# [Passage to read]
== Segment start ==

ZFS: Doing It Right

matthew's picture

ZFS: Doing It Right

Imagine you're a system administrator, and an email arrives from your boss. It goes something like this:

"Hey, bud, we need some new storage for Project Qux.  We heard that this [insert major company here] uses a product called the Oracle Sun ZFS Storage Appliance as the back-end for their [insert really popular app here]. We want to do something like that at similar scale; can you evaluate how well that compares to XYZ storage we already own?"

So you get in touch with your friendly local ZFS sales dudette, who arranges a meeting that includes a Sales Engineer to talk about technical stuff related to your application. The appliance, however, has an absolutely dizzying array of options.  Where do you start?

Without a thorough evaluation of performance characteristics, there are two scenarios most people evaluating these appliances end up choosing:

  1. ZFS choices that will almost certainly fail, and
  2. ZFS choices with a reasonable chance of success despite their lack of knowledge.

To start with, I'll talk about Scenario 1: setting up yourself and your ZFS evaluation up to fail: Doing It Wrong.

How Are People Do It Wrong?

I bumped into several individuals at OpenWorld that had obviously already made choices that guaranteed the ZFS appliance they purchased was not going to work for them.  They just didn't know it yet. And of course, despite my best
intentions to help them cope with the mess they made, they remained
unsatisfied with their purchase.

Both the choices and outcome were eminently predictable, and apparently motivated by several common factors.

Misplaced Cost-Consciousness

From my point of view if someone isn't ready to invest six figures in storage, then they aren't yet ready for the kind of performance and reliability an enterprise-grade NAS like the ZFS appliance can offer them.  The hardware they can afford won't provide them an accurate picture of how storage performs at scale.

Any enterprise storage one can buy at a four or five-figure price point is still a toy; a useful one, but still a toy compared with its bigger siblings.

== Segment end ==

# [Available data]

== Segment start ==

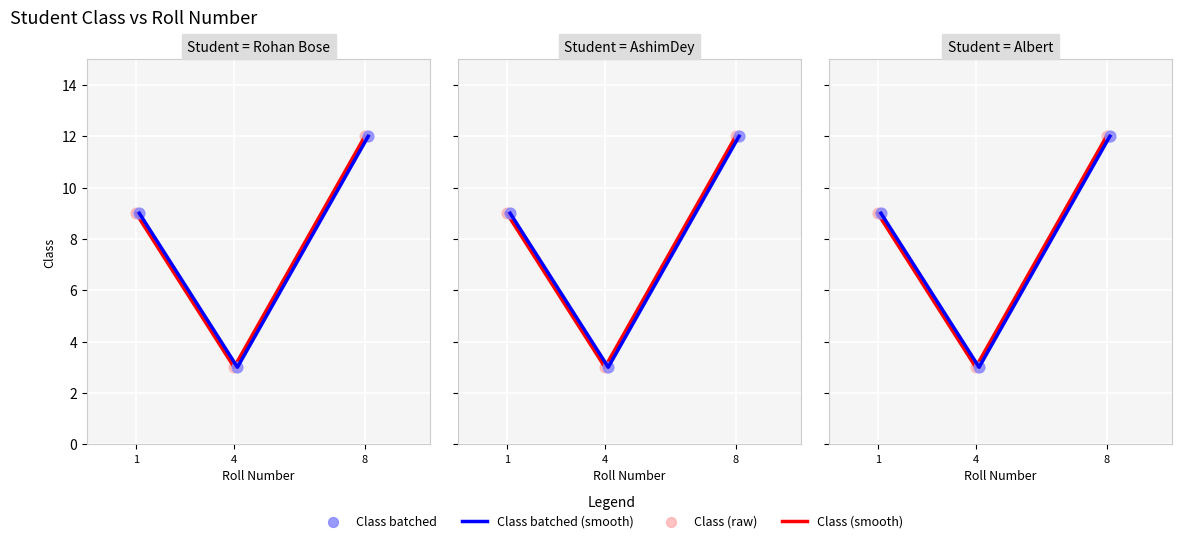

Is the value of Class batched (smooth) at 4 greater than the value of Class (raw) at 1?

No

== Segment end ==

# [Problem set]
1. List each job role that the ZFS article names for a person.
2. Write the next paragraph of the ZFS article, picking up after its final sentence.

# [Answers to the tasks]
1.
- system administrator
- boss
- ZFS sales dudette
- Sales Engineer

2.
It'll be nifty and entertaining if the goal is familiarize oneself with the operating system and interfaces. It will allow users to get a glimpse of the kinds of awesome advantages ZFS offers. It'll offer a reasonable test platform for bigger & better things later as you explore REST, Analytics, Enterprise Manager, and the Oracle-specific optimizations available to you.  And perhaps it might serve reasonably well as a departmental file server or small-scale storage for a few dozen terabytes of data.  But it won't offer performance or reliability on a scale similar to what serious enterprises deserve.

Misunderstanding Needs

Most customers that invest in dedicated storage for the first time don't yet understand their data usage patterns. IOPS? A stab in the dark. Throughput? Maybe a few primitive tests from a prototype workstation. Hot data volume? Read response latency requirements? Burst traffic vs. steady-state traffic? Churn rate? Growth over time? Deduplication or cloning strategies? Block sizes? Tree depth? Filesystem entries per directory? Data structure? Best supported protocol? Protocol bandwidth compared to on-disk usage? Compressibility? Encryption requirements? Replication requirements?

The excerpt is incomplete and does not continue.